Many Wallace supporters found a home with the Republican nominee Richard Nixon whose policies were somewhat more subtle than the Alabama Governor. Nixon’s Southern strategy and slogans of law and order along with references to the silent majority—a term which Trump has now appropriated—sought to entice whites concerned about images of black crime and affirmative action as threats. Following the Civil Rights Act of 1964 and Voting Rights Act of 1965, the former solidly Democratic states of the South defected to Nixon and the Republican Party, where they remain solidly red states (although Obama made some inroads in the states of Virginia, Florida, and North Carolina). Recognizing increasing resistance to the war in Vietnam, Nixon attempted to hedge his bets by advocating peace with honor and insisting that he had a “secret” plan to end the war. Nixon’s strategy resulted in a narrow electoral victory over Humphrey that ended the political turmoil of 1968. The system had survived, but American politics moved in a more conservative direction after the turmoil of 1968.

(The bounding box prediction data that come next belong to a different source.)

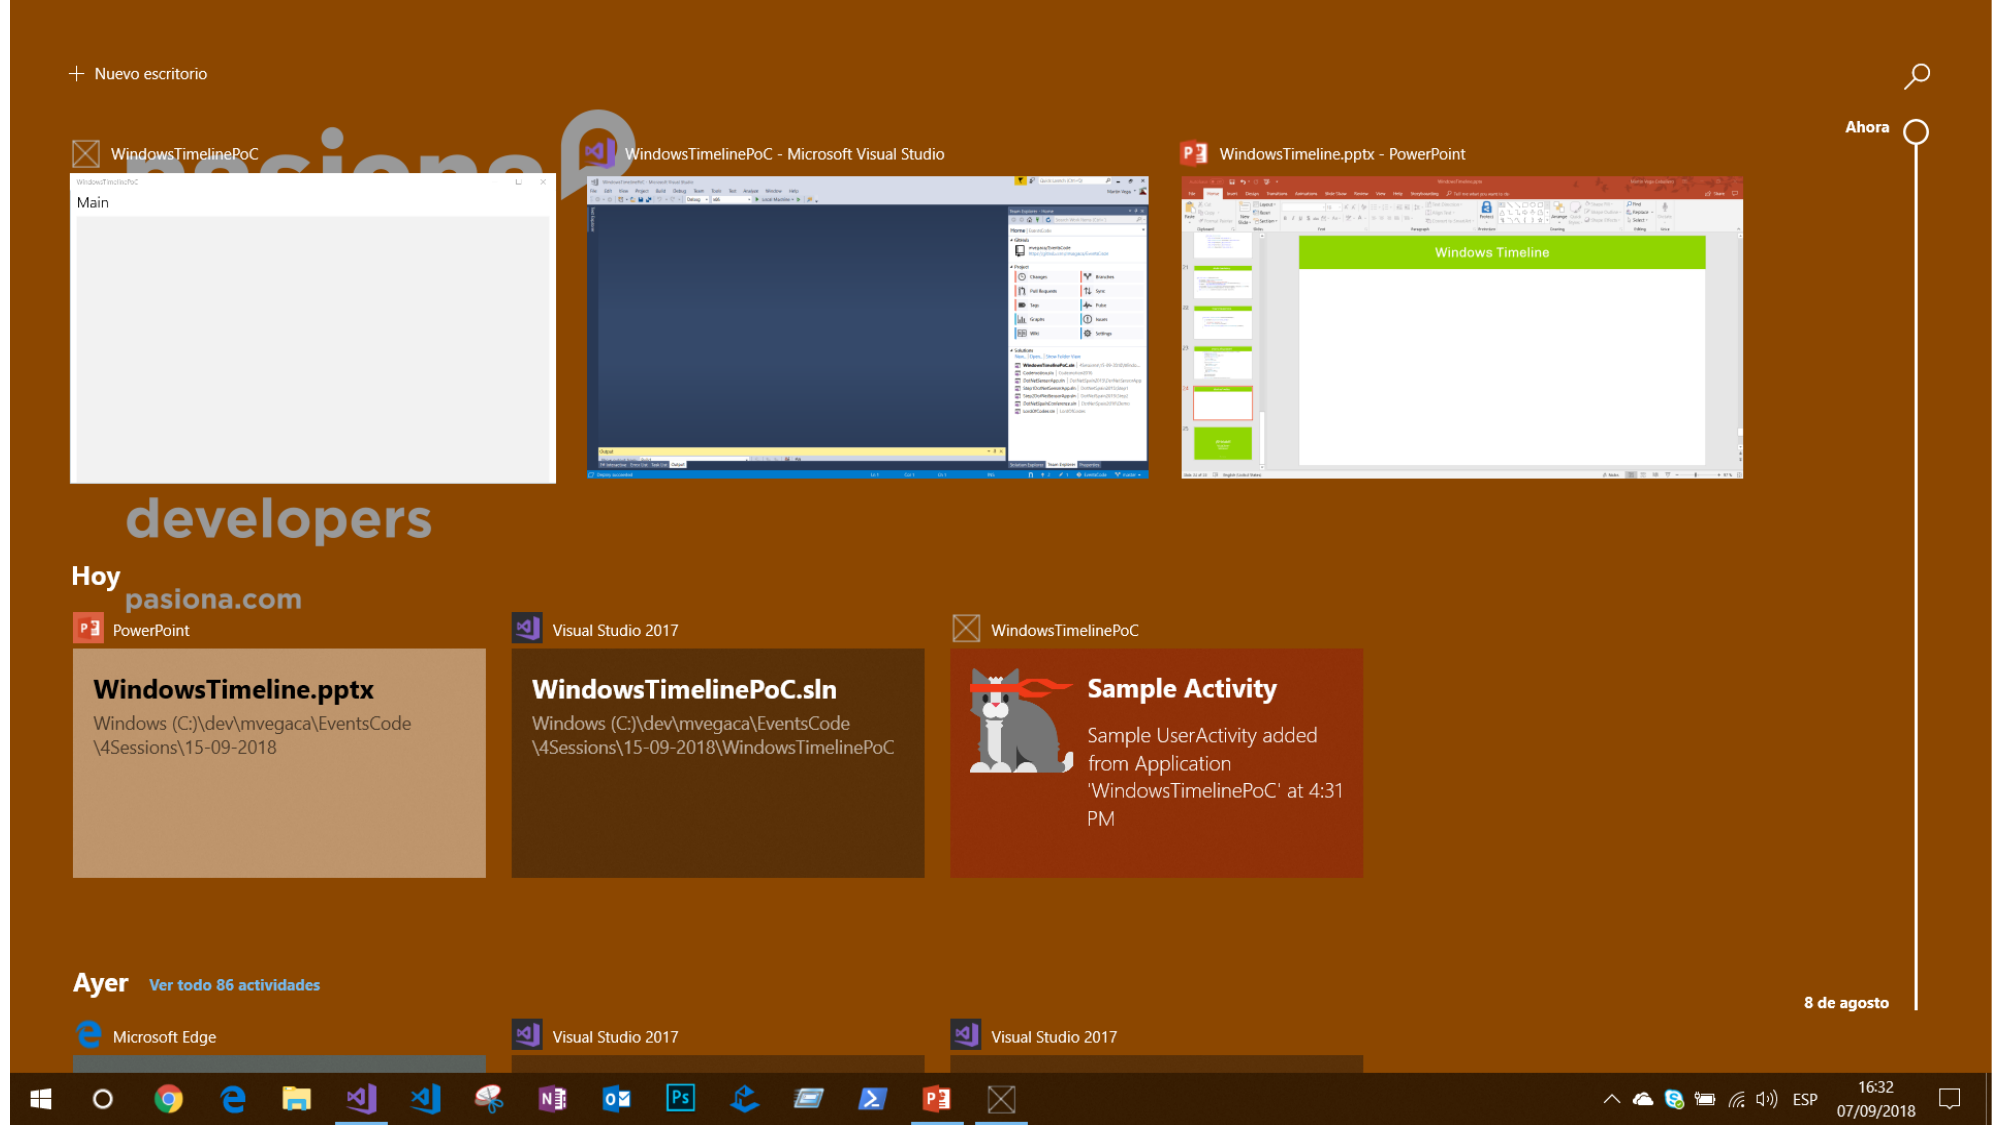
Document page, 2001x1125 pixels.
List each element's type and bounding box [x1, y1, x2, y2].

text_box [10, 0, 1992, 1125]
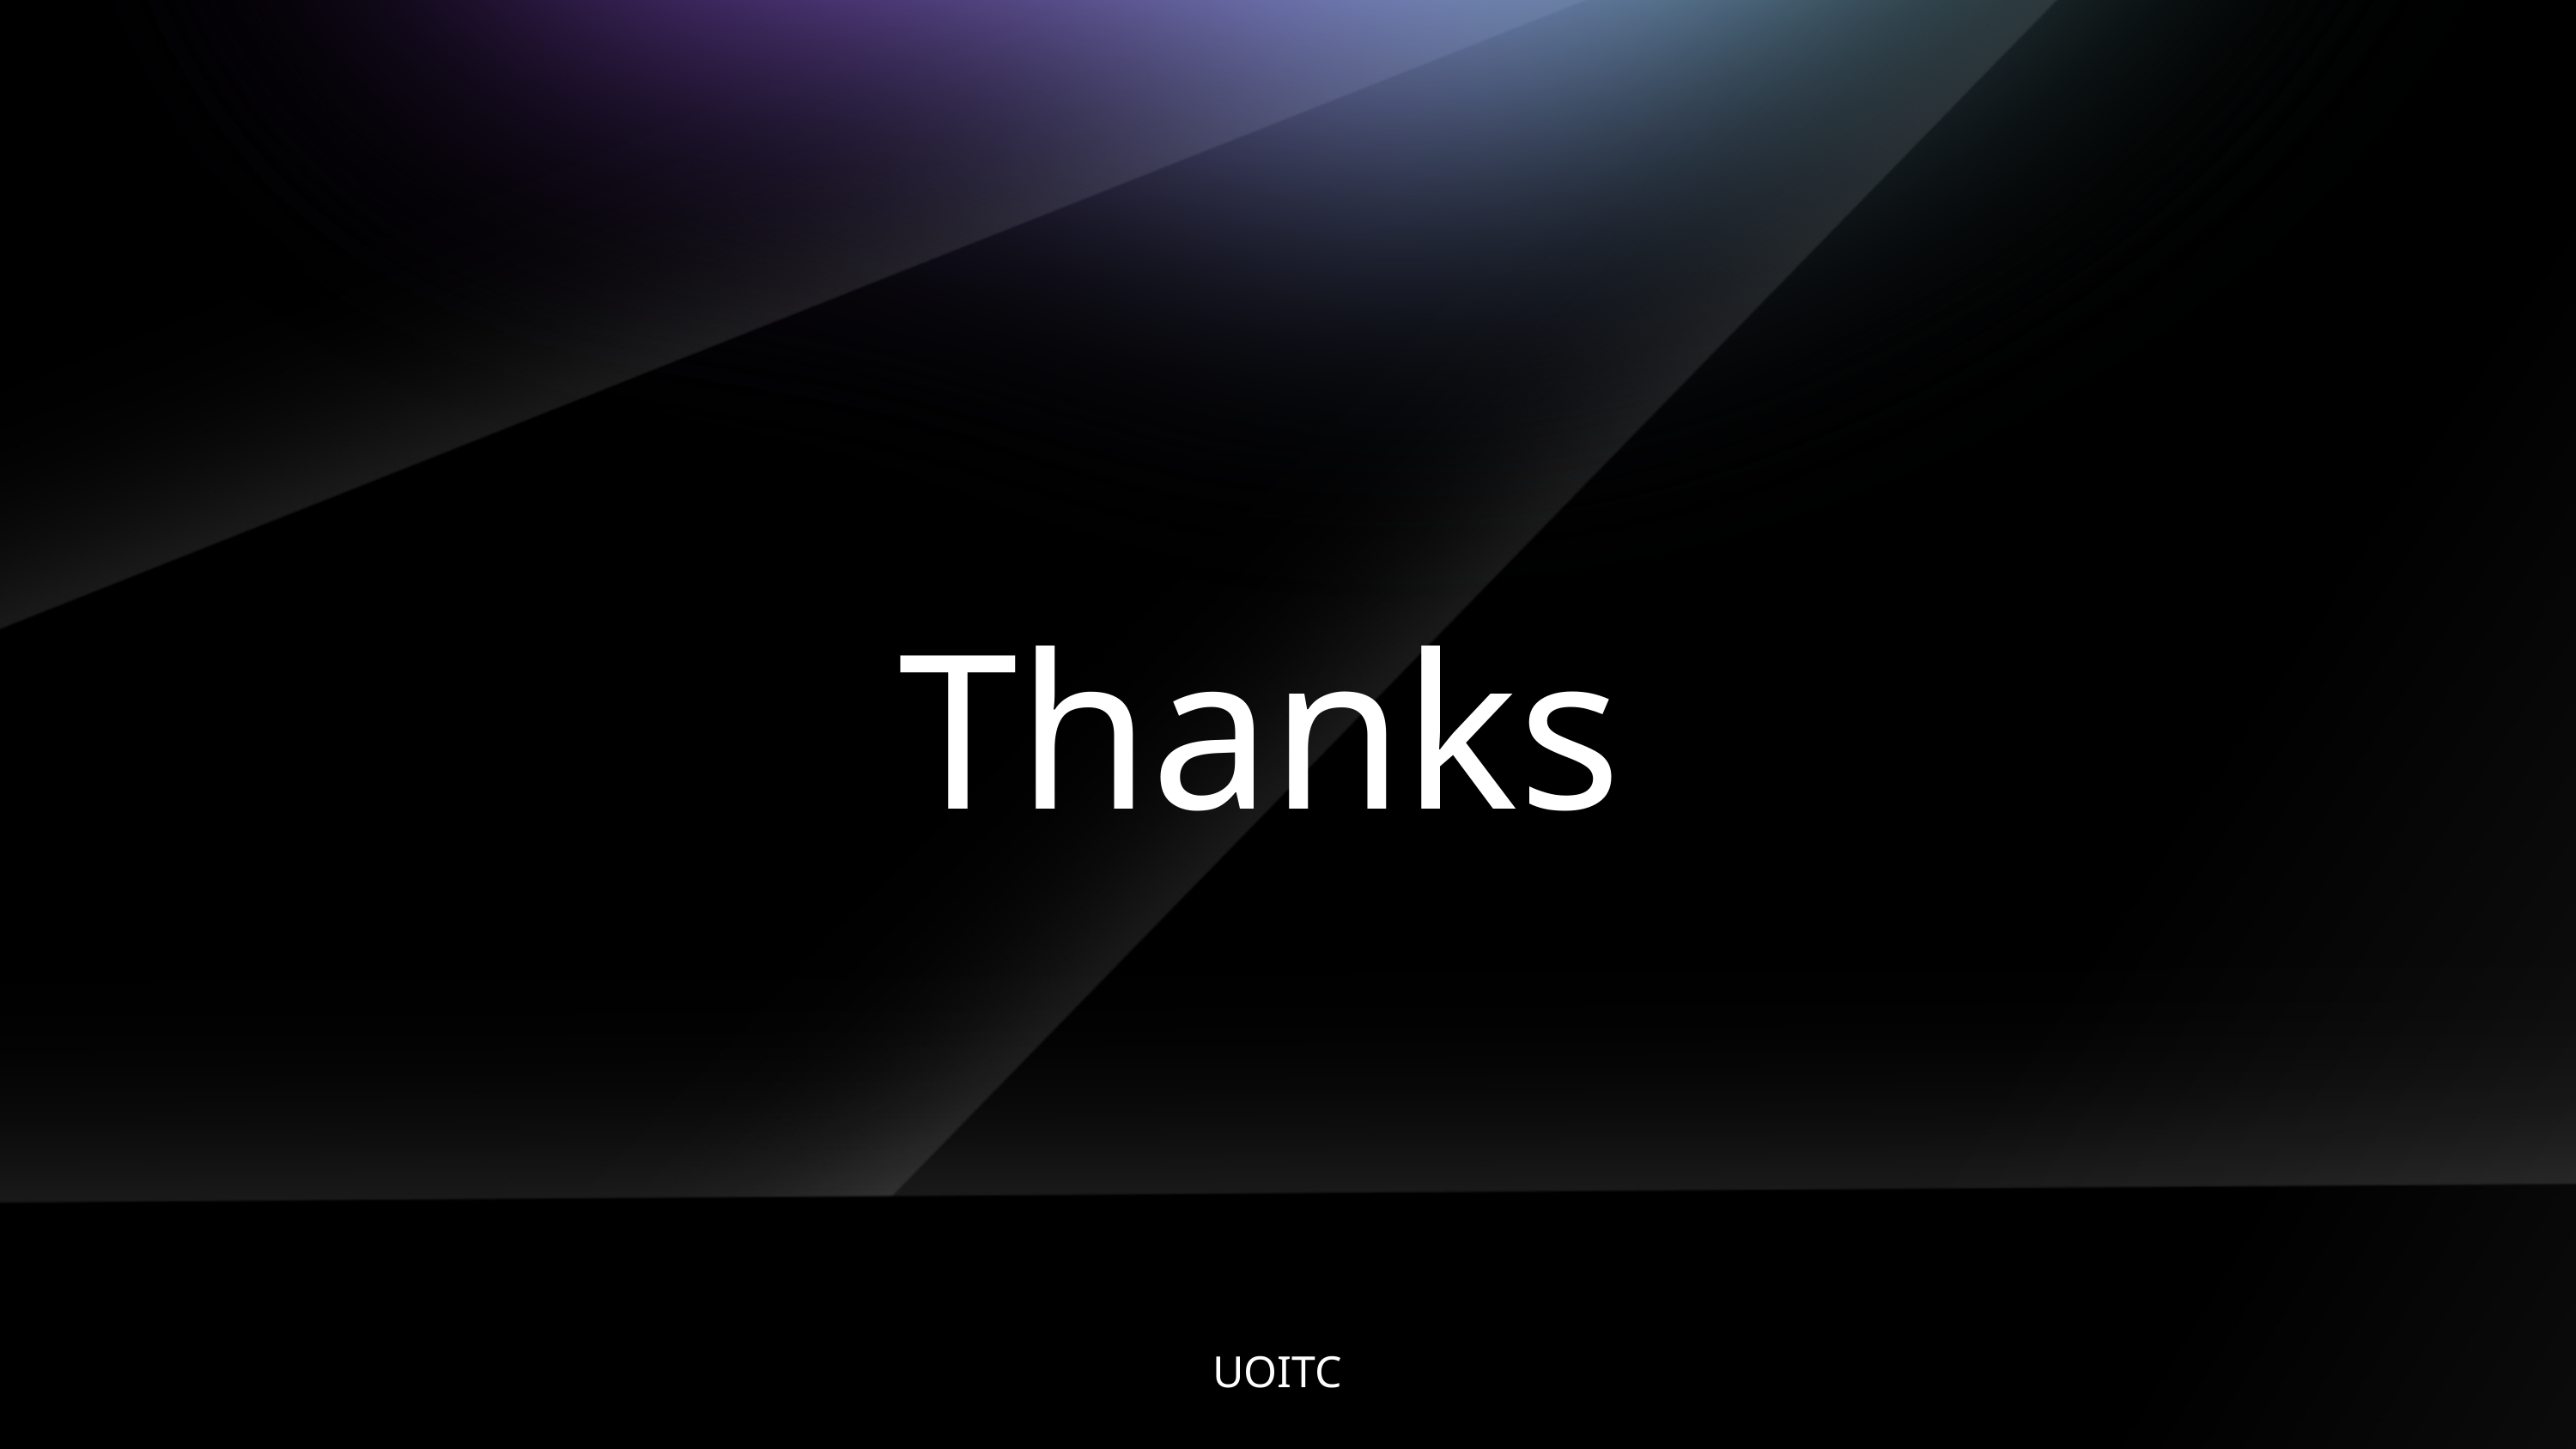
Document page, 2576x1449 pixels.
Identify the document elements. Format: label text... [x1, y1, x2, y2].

text_box UOITC [1212, 1336, 1364, 1397]
text_box [0, 0, 2576, 602]
text_box [0, 602, 2576, 1449]
text_box Thanks [353, 594, 2223, 852]
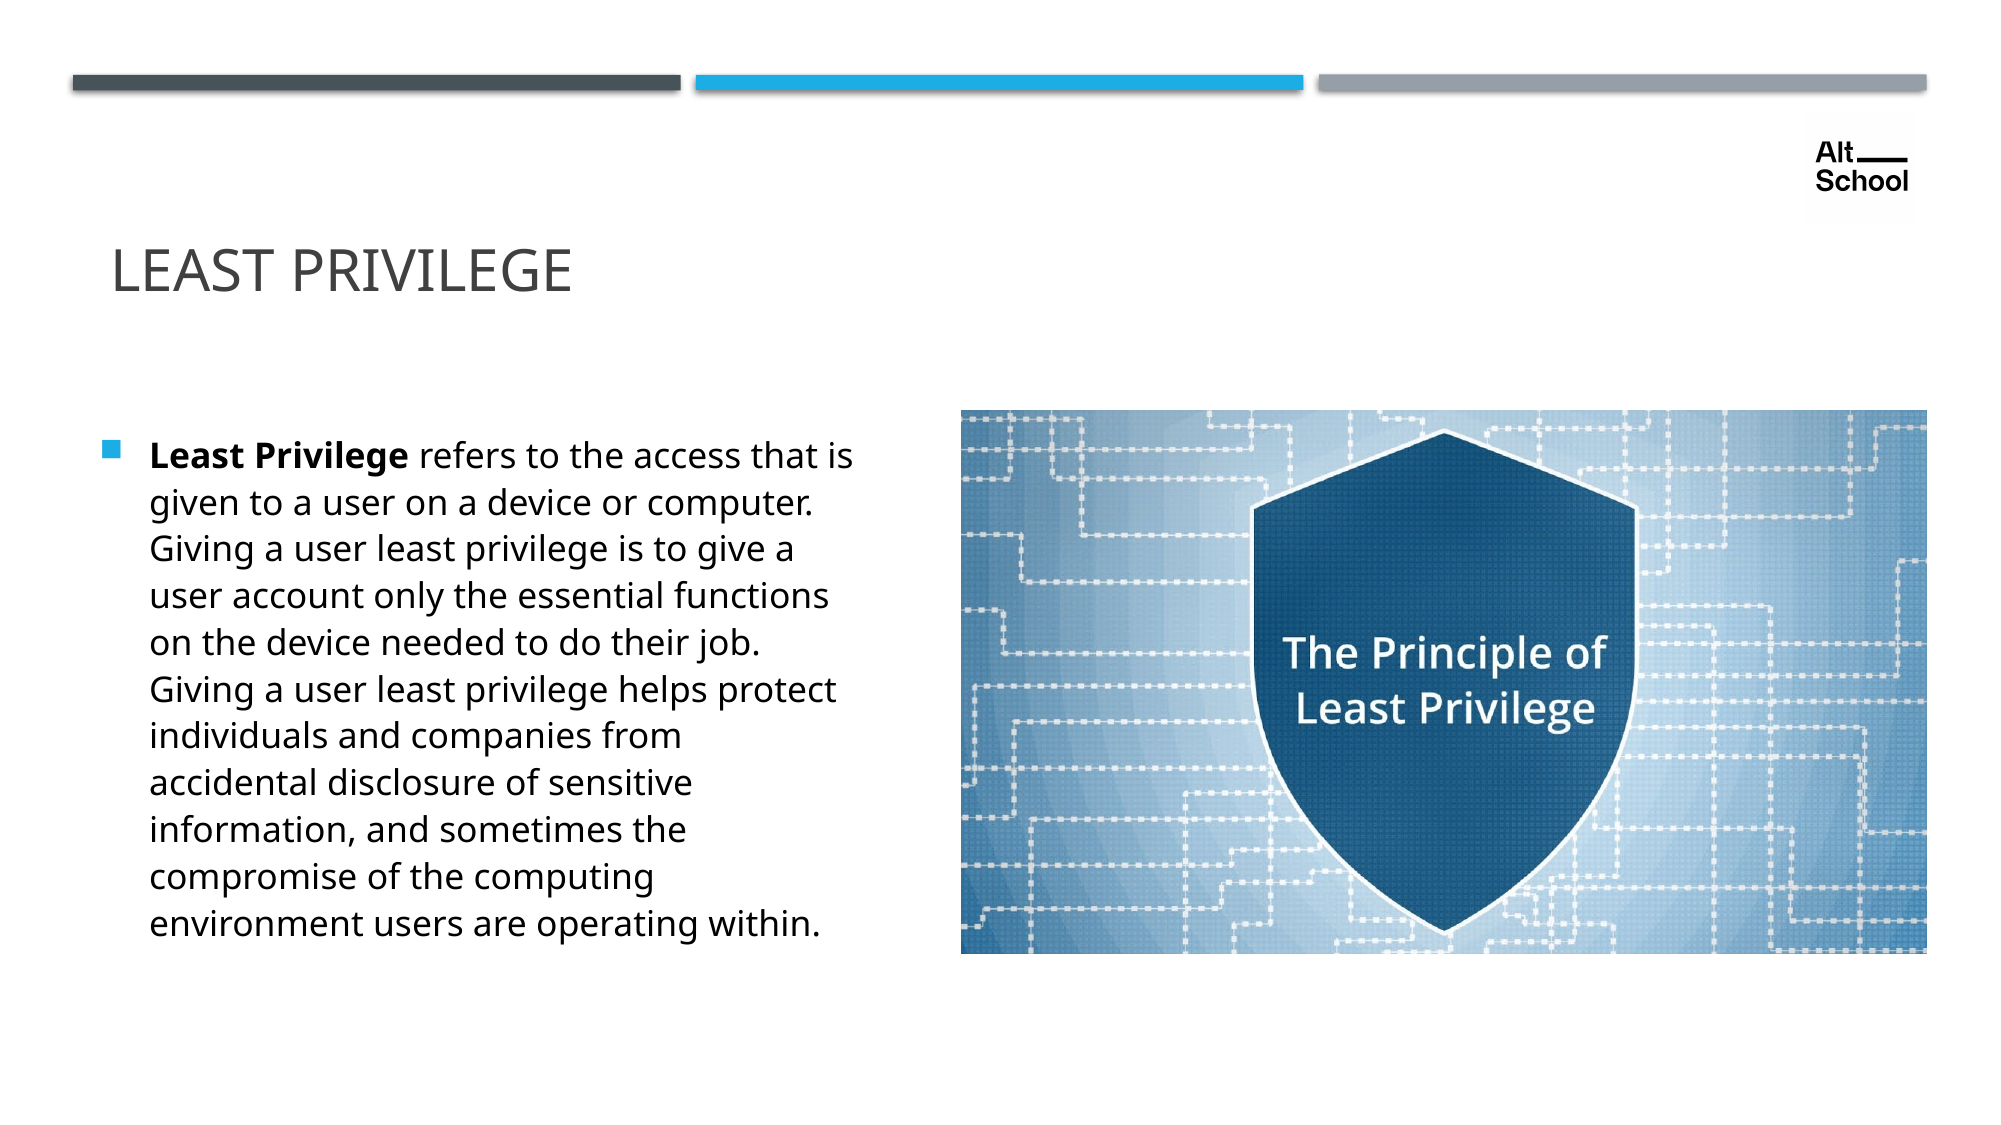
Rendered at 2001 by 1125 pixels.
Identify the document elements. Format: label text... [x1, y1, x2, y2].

The historical context has changed, but many of the divisions that plagued America in the late 1960s are still with us. The war in Southeast Asia finally ended, but questions about the viability of American intervention abroad remain with failed military actions in the Middle East. Concerns about terrorism have replaced insecurities regarding communist subversion, but these fears still have many Americans willing to abandon constitutional liberties in favor of security. The nation remains divided along racial lines, while corporate America receives bailouts from Congress and unlimited political influence through Supreme Court decisions such as Citizens United. These contemporary tensions are exacerbated by a demagogue such as Donald Trump who is far more gifted at manipulating anger than Wallace or Nixon. If we are not careful we may reap a whirlwind more threatening to American democracy than the 1968 winter of discontent.